De mediane duur van de behandeling was 5,0 maanden (range: 0,1-18,5 maanden) in de combinatiegroep en 2,1 maanden (range: 0,6-14,3 maanden) in de monotherapiegroep. In de combinatiegroep was de mediane relatieve dosisintensiteit van FTD-TPI en bevacizumab respectievelijk 88,3 procent en 87,6 procent. De mediane relatieve dosisintensiteit van FTD-TPI in de monotherapiegroep was 90,4 procent. De meest voorkomende reden voor het stoppen van de behandeling was ziekteprogressie. De mediane follow-up was 14,2 maanden in de combinatiegroep en 13,6 maanden in de monotherapiegroep. De mediane OS was 10,8 maanden (95%-BI: 9,4-11,8) in de combinatiegroep en 7,5 maanden (95%-BI: 6,3-8,6) in de monotherapiegroep (HR: 0,61; [95%-BI: 0,49-0,77]; p < 0,001). De OS na 6 maanden was 77 procent in de combinatiegroep en 61 procent in de monotherapiegroep; de OS na 12 maanden was respectievelijk 43 procent en 30 procent. De mediane PFS was 5,6 maanden (95%-BI: 4,5-5,9) in de combinatiegroep en 2,4 maanden (95%-BI: 2,1-3,2) in de monotherapiegroep (HR: 0,44 [95%-BI: 0,36-0,54]; p < 0,001). De PFS na 6 maanden was 43 procent in de combinatiegroep en 16 procent in de monotherapiegroep; na 12 maanden was de PFS respectievelijk 16 procent en 1 procent. De OS- en PFS-winst werd in alle geanalyseerde subgroepen gezien.
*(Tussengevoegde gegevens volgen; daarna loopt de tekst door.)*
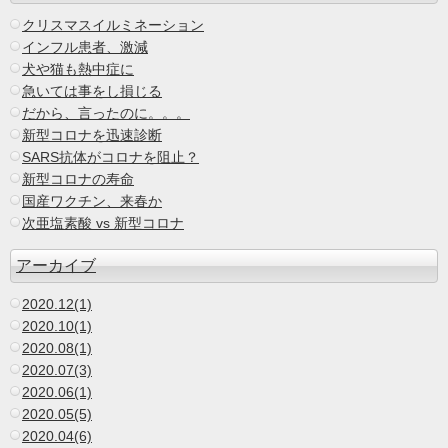
クリスマスイルミネーション
インフル患者、激減
犬や猫も熱中症に
急いては事をし損じる
だから、言ったのに。。。
新型コロナを迅速診断
SARS抗体がコロナを阻止？
新型コロナの寿命
国産ワクチン、来春か
次亜塩素酸 vs 新型コロナ
アーカイブ
2020.12(1)
2020.10(1)
2020.08(1)
2020.07(3)
2020.06(1)
2020.05(5)
2020.04(6)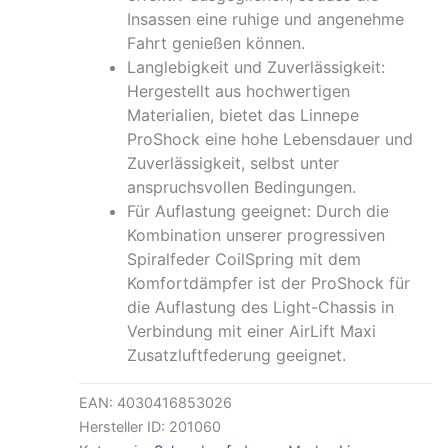
Insassen eine ruhige und angenehme
Fahrt genießen können.
Langlebigkeit und Zuverlässigkeit:
Hergestellt aus hochwertigen
Materialien, bietet das Linnepe
ProShock eine hohe Lebensdauer und
Zuverlässigkeit, selbst unter
anspruchsvollen Bedingungen.
Für Auflastung geeignet: Durch die
Kombination unserer progressiven
Spiralfeder CoilSpring mit dem
Komfortdämpfer ist der ProShock für
die Auflastung des Light-Chassis in
Verbindung mit einer AirLift Maxi
Zusatzluftfederung geeignet.
EAN:
4030416853026
Hersteller ID:
201060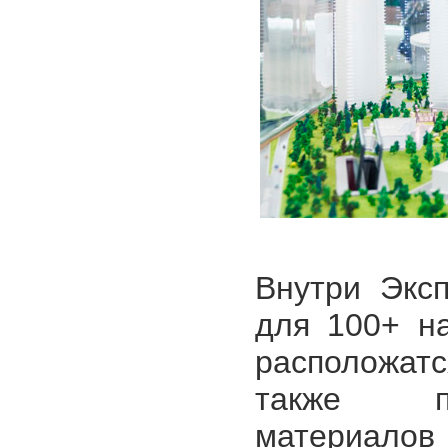
Внутри Экс
для 100+ н
расположат
также пр
материалов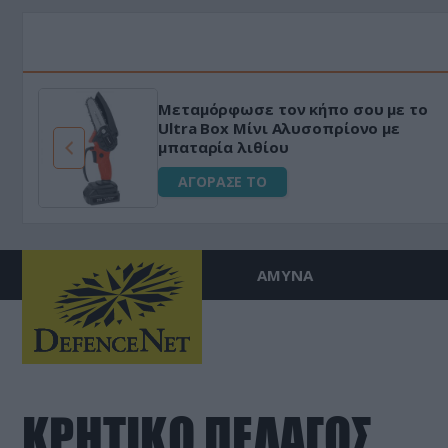
Μεταμόρφωσε τον κήπο σου με το
ό
Ultra Box Μίνι Αλυσοπρίονο με
μπαταρία λιθίου
ΑΓΟΡΑΣΕ ΤΟ
ΑΜΥΝΑ
ΚΡΗΤΙΚΟ ΠΕΛΑΓΟΣ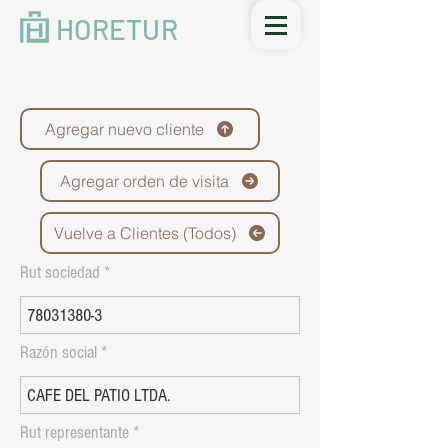
HORETUR
Agregar nuevo cliente
Agregar orden de visita
Vuelve a Clientes (Todos)
Rut sociedad
Razón social
Rut representante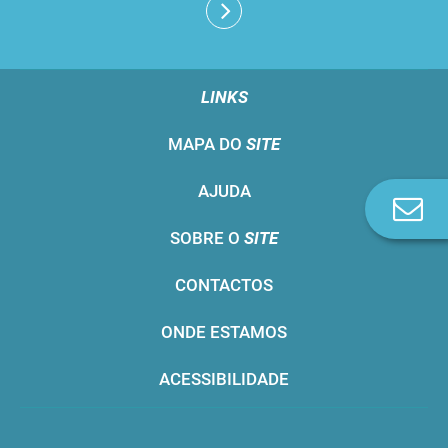
LINKS
MAPA DO
SITE
AJUDA
Co
n
SOBRE O
SITE
CONTACTOS
ONDE ESTAMOS
ACESSIBILIDADE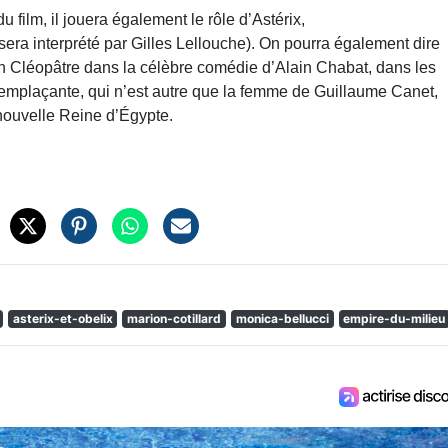
 film, il jouera également le rôle d’Astérix,
 sera interprété par Gilles Lellouche). On pourra également dire
n Cléopâtre dans la célèbre comédie d’Alain Chabat, dans les
remplaçante, qui n’est autre que la femme de Guillaume Canet,
 nouvelle Reine d’Égypte.
asterix-et-obelix
marion-cotillard
monica-bellucci
empire-du-milieu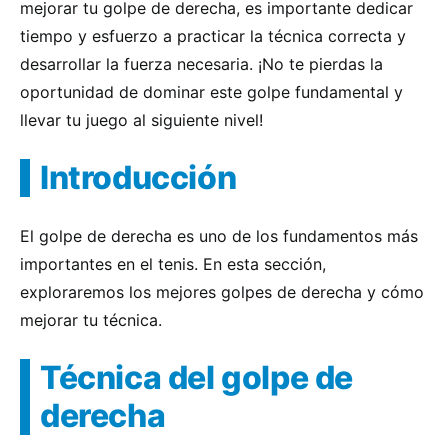
mejorar tu golpe de derecha, es importante dedicar
tiempo y esfuerzo a practicar la técnica correcta y
desarrollar la fuerza necesaria. ¡No te pierdas la
oportunidad de dominar este golpe fundamental y
llevar tu juego al siguiente nivel!
Introducción
El golpe de derecha es uno de los fundamentos más
importantes en el tenis. En esta sección,
exploraremos los mejores golpes de derecha y cómo
mejorar tu técnica.
Técnica del golpe de
derecha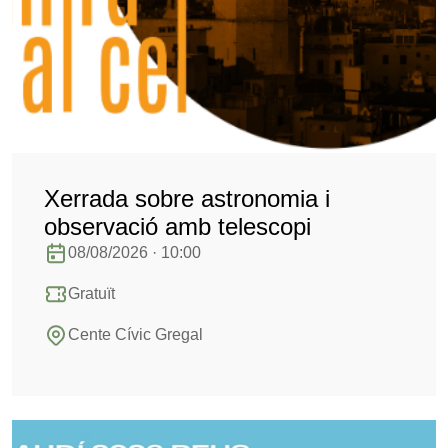
Xerrada sobre astronomia i
observació amb telescopi
08/08/2026 · 10:00
Gratuït
Cente Cívic Gregal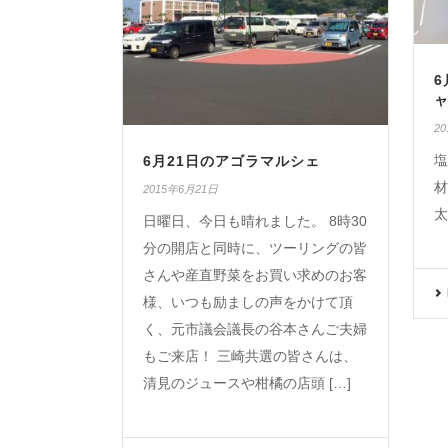
6
2
塩
6月21日のアゴラマルシェ
材
2015年6月21日
太
日曜日、今日も晴れました。 8時30
分の開店と同時に、ツーリングの皆
さんや産直野菜をお買い求めのお客
様、いつも励ましの声をかけて頂
く、元市議会議長の谷本さんご夫婦
もご来店！ 三崎共選の皆さんは、
清見のジュースや柑橘の店頭 […]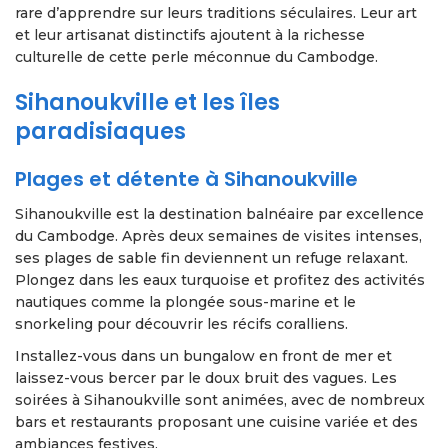
rare d’apprendre sur leurs traditions séculaires. Leur art
et leur artisanat distinctifs ajoutent à la richesse
culturelle de cette perle méconnue du Cambodge.
Sihanoukville et les îles
paradisiaques
Plages et détente à Sihanoukville
Sihanoukville est la destination balnéaire par excellence
du Cambodge. Après deux semaines de visites intenses,
ses plages de sable fin deviennent un refuge relaxant.
Plongez dans les eaux turquoise et profitez des activités
nautiques comme la plongée sous-marine et le
snorkeling pour découvrir les récifs coralliens.
Installez-vous dans un bungalow en front de mer et
laissez-vous bercer par le doux bruit des vagues. Les
soirées à Sihanoukville sont animées, avec de nombreux
bars et restaurants proposant une cuisine variée et des
ambiances festives.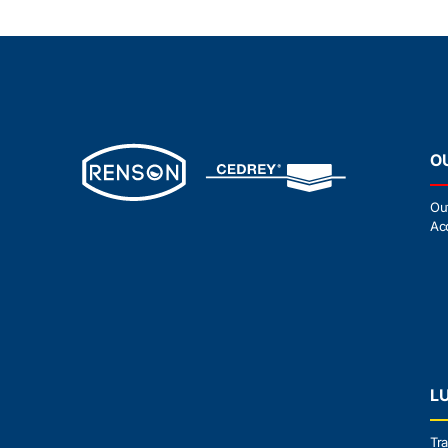
O
Ou
Ac
L
Tra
Bijwerkingen van graad 3 of hoger werden gerapporteerd in 193 patiënten (72,4 procent) in de combinatiegroep en in 167 patiënten (69,5 procent) in de monotherapiegroep. Neutropenie was de meest voorkomende bijwerking van graad 3 of 4 en kwam voor bij 43 procent in de combinatiegroep en 32 procent in de monotherapiegroep. Febriele neutropenie kwam weinig voor (bij respectievelijk 1 en 6 patiënten). Serious adverse events (SAE’s) werden gerapporteerd in respectievelijk 24,8 procent en 31,3 procent van de patiënten. Er waren geen patiënten overleden aan de gevolgen van de behandeling. Bijwerkingen die leidden tot onderbreking van therapie waren in beide groepen gelijk (12,6 procent). Dosisreductie vond plaats in 16,3 procent van de patiënten in de combinatiegroep en 12,2 procent in de monotherapiegroep, uitstel van kuren vond plaats in respectievelijk 69,5 procent en 53,3 procent. De mediane tijd tot achteruitgang van de ECOG-performancescore van 0 of 1 naar 2 was 9,3 maanden (95%-BI: 8,3-10,6) in de combinatiegroep en 6,3 maanden (95%-BI: 5,6-7,2) in de monotherapiegroep (HR: 0,54 [95%-BI: 0,43-0,67]).